E-cigarettes “have the potential to do
good, and they have the potential to do harm,” Zeller said.
It really depends on who is using them and how
they’re being used.” For instance, he said, “If we look at a subset
of smokers who are otherwise unable or unwilling to quit,” and “we
could get all of those people to completely switch all of their
cigarettes for one of these noncombustible products, that would be
good for public health.” Then again, he said, some vapers might
continue smoking and “start to become less interested in quitting,”
which “might not be good for public health.”
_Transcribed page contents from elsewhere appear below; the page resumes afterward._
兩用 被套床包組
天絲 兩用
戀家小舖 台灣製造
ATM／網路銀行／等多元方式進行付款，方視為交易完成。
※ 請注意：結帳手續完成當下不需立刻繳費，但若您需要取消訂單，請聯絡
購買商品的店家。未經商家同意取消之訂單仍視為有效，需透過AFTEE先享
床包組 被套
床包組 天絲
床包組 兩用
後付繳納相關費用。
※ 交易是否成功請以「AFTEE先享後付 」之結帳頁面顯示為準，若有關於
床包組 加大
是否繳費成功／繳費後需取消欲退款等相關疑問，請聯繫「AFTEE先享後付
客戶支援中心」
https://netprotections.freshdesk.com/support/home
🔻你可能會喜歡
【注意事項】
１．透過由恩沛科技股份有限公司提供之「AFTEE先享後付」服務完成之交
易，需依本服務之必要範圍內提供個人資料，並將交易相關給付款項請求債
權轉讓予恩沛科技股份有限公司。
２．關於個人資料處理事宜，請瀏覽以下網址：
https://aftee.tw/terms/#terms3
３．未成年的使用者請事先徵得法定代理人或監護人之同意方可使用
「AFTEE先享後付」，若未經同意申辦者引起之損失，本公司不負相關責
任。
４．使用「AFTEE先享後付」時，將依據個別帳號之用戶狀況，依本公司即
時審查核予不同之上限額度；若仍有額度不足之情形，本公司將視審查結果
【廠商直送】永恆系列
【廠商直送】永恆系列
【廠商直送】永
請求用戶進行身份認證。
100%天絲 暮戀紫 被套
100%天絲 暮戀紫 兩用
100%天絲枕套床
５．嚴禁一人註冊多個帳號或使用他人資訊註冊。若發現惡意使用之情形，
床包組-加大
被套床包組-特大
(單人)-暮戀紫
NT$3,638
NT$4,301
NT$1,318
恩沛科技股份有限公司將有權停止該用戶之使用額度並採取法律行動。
Even that way of framing the issue is too categorical. In
Farsalinos et al.’s survey, about a fifth of the respondents did
not quit smoking completely, but they did cut back, on average from
20 to four cigarettes today. Like the former smokers, they reported
health improvements, although the impact was not as big. Hence dual
use could, on balance, reduce tobacco-related disease and death,
even if some of those smokers might have quit completely had they
never tried vaping.

More fundamentally, the FDA’s approach makes sense only if you
agree that the government should strive to minimize morbidity and
mortality for the population as a whole, as opposed to letting
individuals make their own choices. As Zeller explained, “our
job as the regulator is to figure out what is going on at the
population level.” In other words, it’s not enough to show that
e-cigarettes are safer than the conventional kind, or that
individual smokers can dramatically reduce the hazards they face by
switching. You also have to show that the resulting reduction in
morbidity and mortality is greater than any possible increase in
morbidity and mortality among people who start or continue smoking
because e-cigarettes are available. “I would absolutely concede
that any of these products at an individual level can do good,”
Zeller said, but “the decisions that we have to make are not going
to be made about what might be good for the theoretical
individual.” And that, in a nutshell, is what’s wrong with the
collectivist logic of “public health.”